Here we present results in which we artificially generate additional training samples from linear interpolations between existing vectors. We even out the number of samples for male and female speakers and boost the number of training samples for speakers of ages >50 years. Each new sample is generated from two randomly-chosen instances of the same sex and age band by choosing a random point along the interpolation joining the two vectors. The new age value is interpolated from the ages of the two samples at the same fraction. In total a further 271 vectors were added.

Figure 7 shows the distribution of training samples by decade before and after balancing.

Fig. 7.
figure 7

Results of boosting the frequency of the older speakers in the training data.

A new SVR model was trained on the re-balanced data. 3378 features were selected using the same correlation threshold. Cross validation on the training data suggested the best control parameters were now C = 32, gamma = 0.125/number of features, epsilon = 0.001.

Figure 8 shows the age predictions for the test set after training with the re-balanced training data. The line of best fit had a slope of 0.554 and an intercept of 17.8 years. The correlation was 0.852 and the MAE 8.64 years (male speakers only 7.87, female speakers only 9.42). A gender independent model gave a correlation of 0.81 and an MAE of 9.49 years. Table 7 shows the mean absolute error of prediction as function of the age and sex of the speaker.

Fig. 8.
figure 8

Machine prediction of age using SVR trained on rebalanced data.
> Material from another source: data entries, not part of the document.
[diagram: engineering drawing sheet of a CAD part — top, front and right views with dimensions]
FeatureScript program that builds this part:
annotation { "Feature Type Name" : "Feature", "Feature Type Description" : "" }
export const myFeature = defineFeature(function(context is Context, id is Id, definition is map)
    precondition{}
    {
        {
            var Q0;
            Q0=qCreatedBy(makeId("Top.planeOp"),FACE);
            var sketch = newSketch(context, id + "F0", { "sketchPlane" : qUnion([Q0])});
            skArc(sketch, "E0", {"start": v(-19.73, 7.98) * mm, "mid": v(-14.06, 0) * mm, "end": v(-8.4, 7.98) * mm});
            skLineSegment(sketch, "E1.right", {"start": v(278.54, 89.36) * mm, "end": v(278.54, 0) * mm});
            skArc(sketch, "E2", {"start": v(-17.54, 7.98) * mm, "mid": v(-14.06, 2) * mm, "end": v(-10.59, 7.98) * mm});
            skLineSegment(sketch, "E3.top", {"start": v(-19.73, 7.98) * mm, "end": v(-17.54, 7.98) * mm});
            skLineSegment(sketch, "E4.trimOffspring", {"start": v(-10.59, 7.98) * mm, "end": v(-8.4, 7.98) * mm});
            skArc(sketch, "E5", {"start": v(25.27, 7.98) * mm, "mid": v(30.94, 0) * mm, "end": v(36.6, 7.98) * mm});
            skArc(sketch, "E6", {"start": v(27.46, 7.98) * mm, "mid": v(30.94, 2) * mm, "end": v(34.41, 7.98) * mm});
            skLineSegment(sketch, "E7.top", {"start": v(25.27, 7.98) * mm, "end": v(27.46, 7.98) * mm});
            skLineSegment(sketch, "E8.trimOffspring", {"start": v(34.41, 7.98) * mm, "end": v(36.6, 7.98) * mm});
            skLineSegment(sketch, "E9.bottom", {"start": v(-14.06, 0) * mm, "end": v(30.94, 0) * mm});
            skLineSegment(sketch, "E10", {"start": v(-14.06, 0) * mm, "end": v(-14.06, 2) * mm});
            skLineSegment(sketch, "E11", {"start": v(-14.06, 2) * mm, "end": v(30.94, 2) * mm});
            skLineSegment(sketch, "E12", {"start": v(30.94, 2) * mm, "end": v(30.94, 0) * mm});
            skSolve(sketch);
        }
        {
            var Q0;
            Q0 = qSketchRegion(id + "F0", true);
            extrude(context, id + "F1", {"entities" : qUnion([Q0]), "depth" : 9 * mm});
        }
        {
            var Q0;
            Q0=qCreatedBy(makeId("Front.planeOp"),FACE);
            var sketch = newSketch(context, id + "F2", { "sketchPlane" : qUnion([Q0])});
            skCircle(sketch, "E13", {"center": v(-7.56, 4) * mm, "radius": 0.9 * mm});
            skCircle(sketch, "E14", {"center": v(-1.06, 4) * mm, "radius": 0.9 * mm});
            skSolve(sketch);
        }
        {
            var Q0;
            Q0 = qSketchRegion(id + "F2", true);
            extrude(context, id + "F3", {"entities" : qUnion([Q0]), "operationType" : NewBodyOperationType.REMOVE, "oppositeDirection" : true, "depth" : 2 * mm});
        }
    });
Table 7. Mean absolute error of prediction as a function of age and sex of the speaker using SVR trained on rebalanced data

While some performance improvements are seen in comparison to results with the original training set, overall the improvement is small. It may be that in this task, the SVR model does not gain any useful information from the synthetic samples.

5 Discussion

In this study we have made direct comparison between human listeners and machine learning on the problem of speaker age estimation. By nullifying any advantage a machine system may have by knowing about the prior distribution of test speakers, we have shown that humans and machines are more similar in estimation performance compared to results published in previous studies.

Nevertheless the machine system showed a slight advantage. The best machine performance had an MAE of 8.64 years, while the human listeners had an MAE of 9.79 years. The machine system was able to outperform two-thirds (25/36) of the human listeners. However even a panel of 2 listeners had superior average performance than the machine system in this particular experiment.

Interestingly, both human and machine had problems with the extremes of the age range, both showing lines of best fit with slopes significantly less than unity. We showed that boosting the number of older speakers in the training set had very little effect, perhaps because the SVR model did not extract any more information from the interpolated samples than it could extract from the original samples. The difficulty of predicting the ages of older speakers may be due to some inherent characteristics of the data – perhaps the voice characteristics of older speakers are more variable for a given age. This would fit with other research [24] that has shown how cognitive abilities become increasingly heterogeneous with advancing age. Further research into this issue, and improved machine performance, is likely to come from data sets with a larger number of speakers and a larger range of ages.